Une brève histoire des noms
Kirsten Schofield
, experte en étiquette et titulaire d’une maîtrise en études méridionales de l’université Ole Miss, explique que la convention actuelle sur les noms (prénom, second prénom et nom de famille) n’a pas toujours été la manière dont les gens étaient nommés, mais qu’elle est apparue comme une nécessité pour garder une trace des personnes. « Les noms multiples sont devenus populaires au début des années 1800, lorsque les gens ont commencé à émigrer en grand nombre aux États-Unis.
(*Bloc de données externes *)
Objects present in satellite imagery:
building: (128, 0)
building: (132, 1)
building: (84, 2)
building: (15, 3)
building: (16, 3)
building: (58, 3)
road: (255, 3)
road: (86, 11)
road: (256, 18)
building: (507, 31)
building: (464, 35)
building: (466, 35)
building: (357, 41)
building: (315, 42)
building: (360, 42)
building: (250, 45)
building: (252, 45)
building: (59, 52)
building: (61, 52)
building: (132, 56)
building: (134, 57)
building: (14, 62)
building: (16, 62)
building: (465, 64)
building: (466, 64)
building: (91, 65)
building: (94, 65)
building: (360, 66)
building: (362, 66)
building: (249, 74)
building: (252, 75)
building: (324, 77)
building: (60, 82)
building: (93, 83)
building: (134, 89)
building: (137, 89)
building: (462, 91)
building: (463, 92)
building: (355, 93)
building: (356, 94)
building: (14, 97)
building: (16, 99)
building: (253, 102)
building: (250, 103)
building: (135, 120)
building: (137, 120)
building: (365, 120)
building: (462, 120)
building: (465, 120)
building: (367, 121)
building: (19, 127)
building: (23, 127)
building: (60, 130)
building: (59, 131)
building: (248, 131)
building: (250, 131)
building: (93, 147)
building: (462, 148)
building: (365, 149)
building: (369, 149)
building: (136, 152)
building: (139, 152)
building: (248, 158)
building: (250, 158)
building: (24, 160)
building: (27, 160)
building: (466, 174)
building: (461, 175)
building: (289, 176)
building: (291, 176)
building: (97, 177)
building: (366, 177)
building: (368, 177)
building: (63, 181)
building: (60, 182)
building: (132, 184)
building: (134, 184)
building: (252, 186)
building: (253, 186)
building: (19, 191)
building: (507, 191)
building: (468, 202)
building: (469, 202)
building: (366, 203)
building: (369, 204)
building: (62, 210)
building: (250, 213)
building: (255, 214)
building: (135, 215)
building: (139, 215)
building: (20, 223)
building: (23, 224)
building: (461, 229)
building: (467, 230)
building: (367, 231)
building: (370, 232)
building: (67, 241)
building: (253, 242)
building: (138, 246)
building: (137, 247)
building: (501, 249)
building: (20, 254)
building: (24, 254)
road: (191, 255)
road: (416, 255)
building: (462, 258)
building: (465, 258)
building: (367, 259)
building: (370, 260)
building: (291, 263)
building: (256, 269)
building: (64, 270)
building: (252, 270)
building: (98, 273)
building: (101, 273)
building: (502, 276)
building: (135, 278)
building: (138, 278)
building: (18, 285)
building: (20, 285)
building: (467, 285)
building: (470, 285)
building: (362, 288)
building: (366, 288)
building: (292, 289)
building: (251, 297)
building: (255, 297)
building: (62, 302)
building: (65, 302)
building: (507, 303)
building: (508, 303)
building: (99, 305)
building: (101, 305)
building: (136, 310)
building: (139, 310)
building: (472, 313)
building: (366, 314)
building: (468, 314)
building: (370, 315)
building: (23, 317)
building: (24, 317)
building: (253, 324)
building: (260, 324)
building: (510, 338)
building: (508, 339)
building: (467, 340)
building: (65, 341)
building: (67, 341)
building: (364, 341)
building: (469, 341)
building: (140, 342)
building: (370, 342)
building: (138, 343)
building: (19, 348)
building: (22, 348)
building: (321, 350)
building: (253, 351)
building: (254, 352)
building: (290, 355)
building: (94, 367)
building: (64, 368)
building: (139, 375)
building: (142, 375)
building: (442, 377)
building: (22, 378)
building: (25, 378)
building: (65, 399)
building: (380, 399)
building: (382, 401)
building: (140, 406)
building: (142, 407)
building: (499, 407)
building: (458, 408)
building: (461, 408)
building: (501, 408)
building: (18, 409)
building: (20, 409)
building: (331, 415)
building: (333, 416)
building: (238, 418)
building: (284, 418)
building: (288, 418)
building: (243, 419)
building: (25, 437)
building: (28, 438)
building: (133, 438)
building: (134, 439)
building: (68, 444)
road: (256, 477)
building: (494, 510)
Il s’agissait principalement d’Anglais, de Français et d’Allemands qui se dirigeaient vers le Sud, et ils avaient besoin de se différencier les uns des autres dans les petites communautés ou les communautés insulaires », explique M. Schofield. Comme les mêmes noms continuaient à apparaître, il fallait les distinguer encore davantage, d’où les surnoms, les doubles noms et les suffixes ;
Selon M. Schofield, si certaines conventions d’attribution des noms du Sud semblent propres à la région, elles ne sont pas aussi précises qu’on le pense. Toutefois, la façon dont nous nommons nos enfants a changé depuis une vingtaine d’années.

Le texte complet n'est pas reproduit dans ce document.